_TUGAS 1_.
Menurut teks tentang stasiun sebagai tempat menenangkan diri, stasiun mana saja yang menjadi favorit penulisnya?
_TUGAS 2_.
Kutip tanpa perubahan baris-baris dalam entri, dimulai dari baris yang memuat "На текущий момент данное устройство является" sampai dengan baris terakhir entri, keduanya ikut dikutip.

_TEKS YANG DITAMPILKAN_.
• • • • •

Beberapa kali saat saya patah hati karena putus atau cinta bertepuk sebelah tangan, stasiun selalu menjadi tujuan utama untuk menenangkan diri. Dua stasiun favorit saya adalah Stasiun Lempuyangan dan Stasiun Tugu Yogyakarta. Keduanya punya karakteristik romantis masing-masing dan semuanya menjadi candu. Dipadu dengan langit senja dan matahari terbenam yang memerah, maka semangat saya akan cepat terisi dan rasa sakit hati karena putus cinta akan segera terobati.

• • • • •

_DATA YANG DIBERIKAN_.
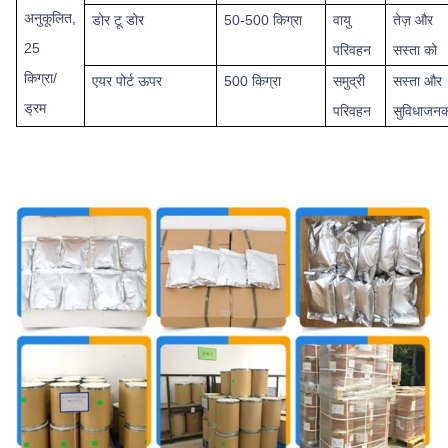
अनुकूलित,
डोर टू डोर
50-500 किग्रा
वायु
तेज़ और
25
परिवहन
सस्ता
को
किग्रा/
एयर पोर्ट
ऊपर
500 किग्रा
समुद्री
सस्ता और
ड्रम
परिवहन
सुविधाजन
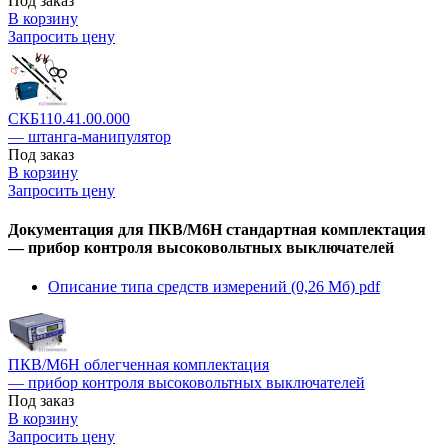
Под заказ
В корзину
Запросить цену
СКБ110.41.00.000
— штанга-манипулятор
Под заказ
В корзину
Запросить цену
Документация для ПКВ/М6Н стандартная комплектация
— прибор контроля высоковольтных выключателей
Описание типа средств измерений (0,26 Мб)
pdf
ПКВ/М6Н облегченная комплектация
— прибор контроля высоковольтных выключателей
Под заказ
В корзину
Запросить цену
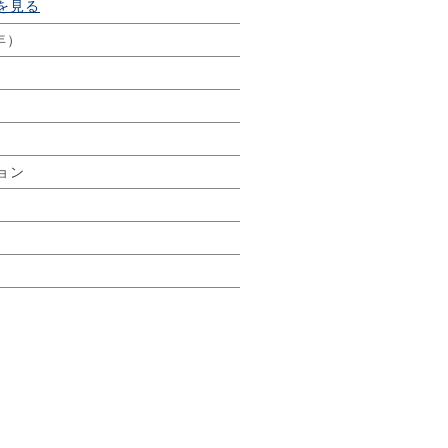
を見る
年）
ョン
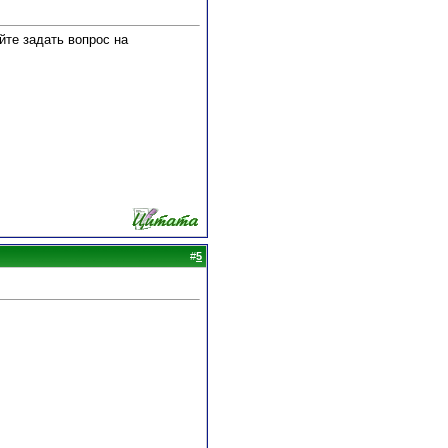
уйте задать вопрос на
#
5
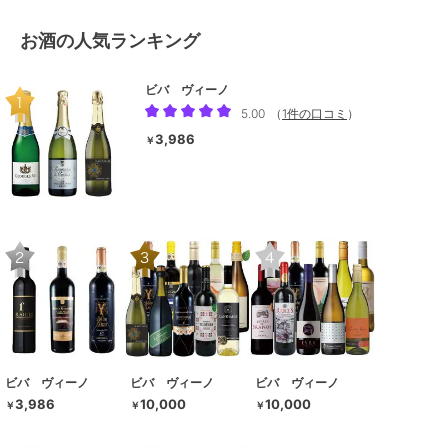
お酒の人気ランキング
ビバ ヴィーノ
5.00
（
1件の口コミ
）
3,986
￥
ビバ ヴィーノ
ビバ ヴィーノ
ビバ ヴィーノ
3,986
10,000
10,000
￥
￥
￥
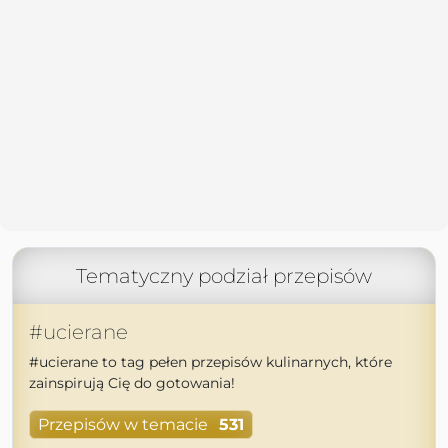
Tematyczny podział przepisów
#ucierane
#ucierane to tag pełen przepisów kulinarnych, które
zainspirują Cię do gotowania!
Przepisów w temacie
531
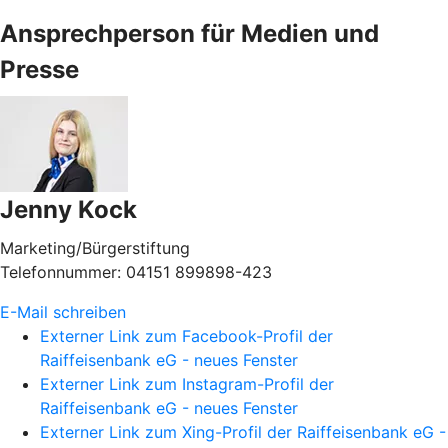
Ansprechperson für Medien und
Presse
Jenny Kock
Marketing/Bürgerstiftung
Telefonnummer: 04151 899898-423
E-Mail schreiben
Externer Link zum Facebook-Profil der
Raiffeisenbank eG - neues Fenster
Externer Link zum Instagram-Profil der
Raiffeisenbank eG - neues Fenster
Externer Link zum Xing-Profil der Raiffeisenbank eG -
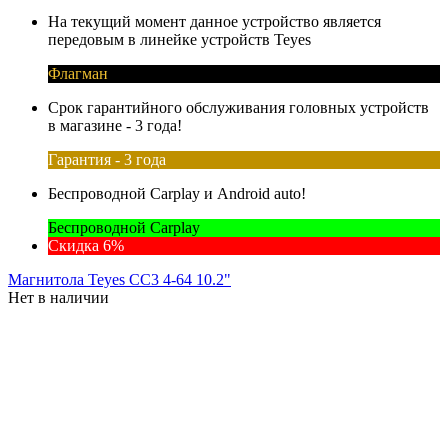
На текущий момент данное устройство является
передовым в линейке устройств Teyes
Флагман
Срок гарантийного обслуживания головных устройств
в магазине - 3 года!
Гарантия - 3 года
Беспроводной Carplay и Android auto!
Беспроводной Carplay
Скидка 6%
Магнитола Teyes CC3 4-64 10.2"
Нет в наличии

• • • • •

_JAWABAN 1_.
Stasiun Lempuyangan dan Stasiun Tugu Yogyakarta.

_JAWABAN 2_.
На текущий момент данное устройство является
передовым в линейке устройств Teyes
Флагман
Срок гарантийного обслуживания головных устройств
в магазине - 3 года!
Гарантия - 3 года
Беспроводной Carplay и Android auto!
Беспроводной Carplay
Скидка 6%
Магнитола Teyes CC3 4-64 10.2"
Нет в наличии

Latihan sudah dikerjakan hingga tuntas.